**Directions**
Only a number is wanted here, namely how many lines of the data contain the string "puqnaqrAqdheya".

Stored entries
*** Block opens ***

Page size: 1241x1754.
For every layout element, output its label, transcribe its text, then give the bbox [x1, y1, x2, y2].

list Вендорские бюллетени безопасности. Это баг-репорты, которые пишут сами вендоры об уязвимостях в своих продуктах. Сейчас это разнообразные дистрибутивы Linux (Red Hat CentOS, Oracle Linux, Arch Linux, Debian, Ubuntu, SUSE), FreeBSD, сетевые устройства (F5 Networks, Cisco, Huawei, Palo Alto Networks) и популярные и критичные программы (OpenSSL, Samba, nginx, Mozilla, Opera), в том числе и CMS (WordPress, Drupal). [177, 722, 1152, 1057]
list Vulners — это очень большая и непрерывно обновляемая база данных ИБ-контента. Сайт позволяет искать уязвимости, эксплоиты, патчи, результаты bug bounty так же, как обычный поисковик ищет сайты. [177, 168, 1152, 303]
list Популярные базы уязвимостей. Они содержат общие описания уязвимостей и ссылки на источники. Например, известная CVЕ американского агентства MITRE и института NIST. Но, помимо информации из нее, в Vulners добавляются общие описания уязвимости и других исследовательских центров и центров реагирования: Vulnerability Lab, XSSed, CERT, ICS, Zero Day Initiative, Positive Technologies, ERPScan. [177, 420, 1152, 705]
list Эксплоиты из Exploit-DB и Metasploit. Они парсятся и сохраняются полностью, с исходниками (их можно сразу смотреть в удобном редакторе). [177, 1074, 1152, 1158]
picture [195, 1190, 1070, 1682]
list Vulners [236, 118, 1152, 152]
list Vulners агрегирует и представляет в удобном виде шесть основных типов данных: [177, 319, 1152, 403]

*** Block closes ***
*** Block opens ***

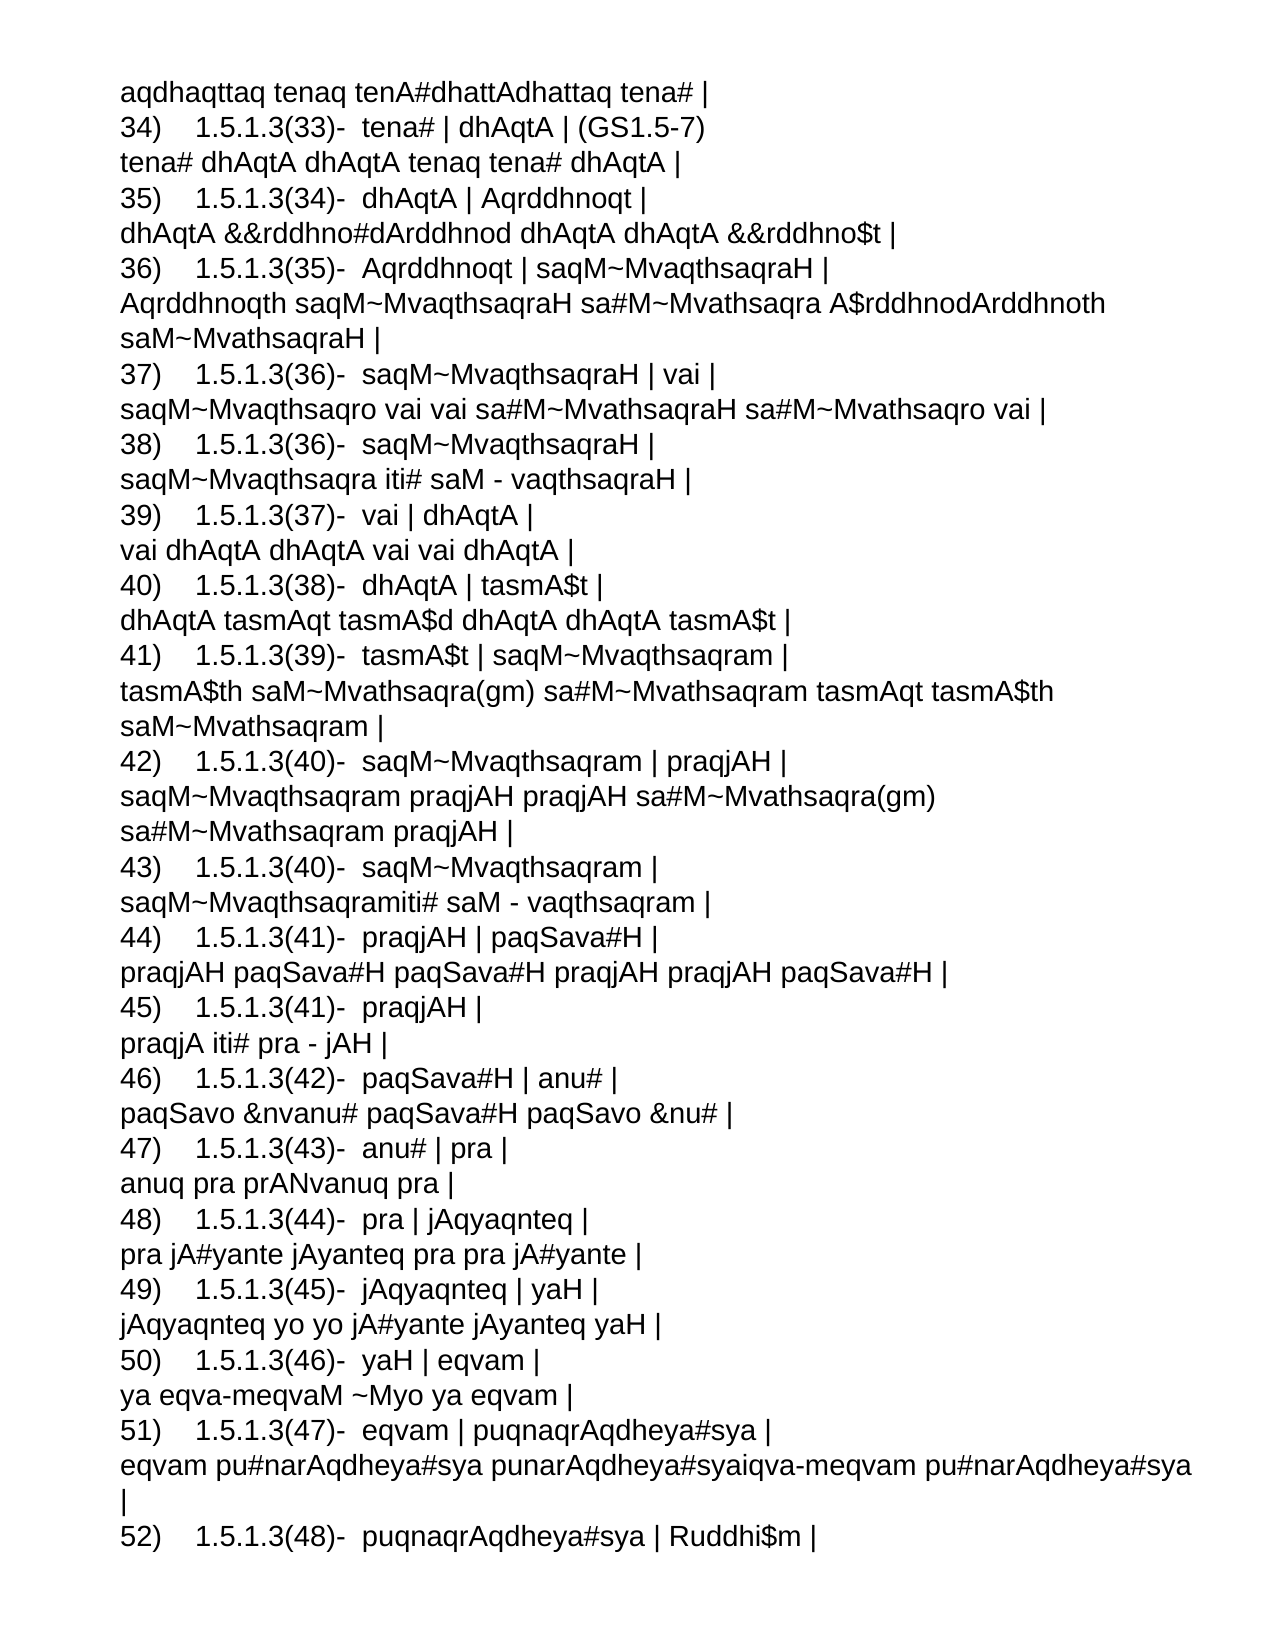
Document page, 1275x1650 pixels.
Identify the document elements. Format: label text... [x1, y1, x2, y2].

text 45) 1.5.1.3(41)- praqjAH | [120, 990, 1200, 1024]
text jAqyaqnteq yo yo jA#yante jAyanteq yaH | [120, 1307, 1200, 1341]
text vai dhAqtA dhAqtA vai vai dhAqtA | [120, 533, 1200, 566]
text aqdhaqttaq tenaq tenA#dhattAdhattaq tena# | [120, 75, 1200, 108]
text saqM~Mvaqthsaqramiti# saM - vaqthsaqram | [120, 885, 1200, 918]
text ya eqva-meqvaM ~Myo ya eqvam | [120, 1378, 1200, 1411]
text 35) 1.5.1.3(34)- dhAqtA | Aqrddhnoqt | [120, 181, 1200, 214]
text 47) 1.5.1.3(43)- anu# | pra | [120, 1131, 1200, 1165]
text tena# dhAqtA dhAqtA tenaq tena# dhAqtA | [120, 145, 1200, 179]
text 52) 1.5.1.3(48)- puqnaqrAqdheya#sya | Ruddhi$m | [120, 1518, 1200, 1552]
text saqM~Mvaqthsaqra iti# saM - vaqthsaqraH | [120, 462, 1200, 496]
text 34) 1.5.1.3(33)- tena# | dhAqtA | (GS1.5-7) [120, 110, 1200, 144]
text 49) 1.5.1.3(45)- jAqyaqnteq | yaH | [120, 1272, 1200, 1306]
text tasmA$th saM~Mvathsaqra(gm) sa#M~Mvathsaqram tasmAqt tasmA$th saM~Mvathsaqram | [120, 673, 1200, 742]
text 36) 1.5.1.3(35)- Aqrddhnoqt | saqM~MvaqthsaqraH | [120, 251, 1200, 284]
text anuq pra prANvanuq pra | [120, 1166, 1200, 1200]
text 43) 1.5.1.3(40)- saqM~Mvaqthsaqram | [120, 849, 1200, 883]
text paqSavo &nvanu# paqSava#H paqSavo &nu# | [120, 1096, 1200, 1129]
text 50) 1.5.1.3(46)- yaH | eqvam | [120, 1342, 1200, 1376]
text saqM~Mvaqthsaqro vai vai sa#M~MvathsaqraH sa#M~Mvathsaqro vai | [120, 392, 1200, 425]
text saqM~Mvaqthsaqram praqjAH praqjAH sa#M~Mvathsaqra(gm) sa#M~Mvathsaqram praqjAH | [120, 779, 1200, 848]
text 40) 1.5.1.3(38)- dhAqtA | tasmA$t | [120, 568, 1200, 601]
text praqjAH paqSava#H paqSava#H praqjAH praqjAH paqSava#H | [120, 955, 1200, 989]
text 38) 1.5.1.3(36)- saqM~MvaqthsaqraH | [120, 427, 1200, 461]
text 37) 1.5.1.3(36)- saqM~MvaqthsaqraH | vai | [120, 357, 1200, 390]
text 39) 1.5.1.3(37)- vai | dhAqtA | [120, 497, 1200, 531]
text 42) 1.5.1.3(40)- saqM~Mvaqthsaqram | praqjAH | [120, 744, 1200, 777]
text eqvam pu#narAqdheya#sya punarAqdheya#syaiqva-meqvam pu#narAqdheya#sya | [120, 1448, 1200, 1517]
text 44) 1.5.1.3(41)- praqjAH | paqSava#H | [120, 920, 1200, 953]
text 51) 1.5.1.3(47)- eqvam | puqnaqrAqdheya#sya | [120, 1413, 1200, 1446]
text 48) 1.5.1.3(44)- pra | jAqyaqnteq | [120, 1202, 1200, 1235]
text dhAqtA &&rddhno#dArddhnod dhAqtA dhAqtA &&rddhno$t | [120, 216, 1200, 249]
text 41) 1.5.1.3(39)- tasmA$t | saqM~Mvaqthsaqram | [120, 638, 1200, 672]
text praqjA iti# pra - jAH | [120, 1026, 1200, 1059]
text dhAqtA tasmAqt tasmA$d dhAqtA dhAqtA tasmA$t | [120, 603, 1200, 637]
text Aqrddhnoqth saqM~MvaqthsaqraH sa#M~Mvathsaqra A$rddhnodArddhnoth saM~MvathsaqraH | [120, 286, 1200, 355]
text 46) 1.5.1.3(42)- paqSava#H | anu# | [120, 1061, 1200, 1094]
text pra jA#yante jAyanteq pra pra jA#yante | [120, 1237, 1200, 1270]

*** Block closes ***

**Exercise solution**
2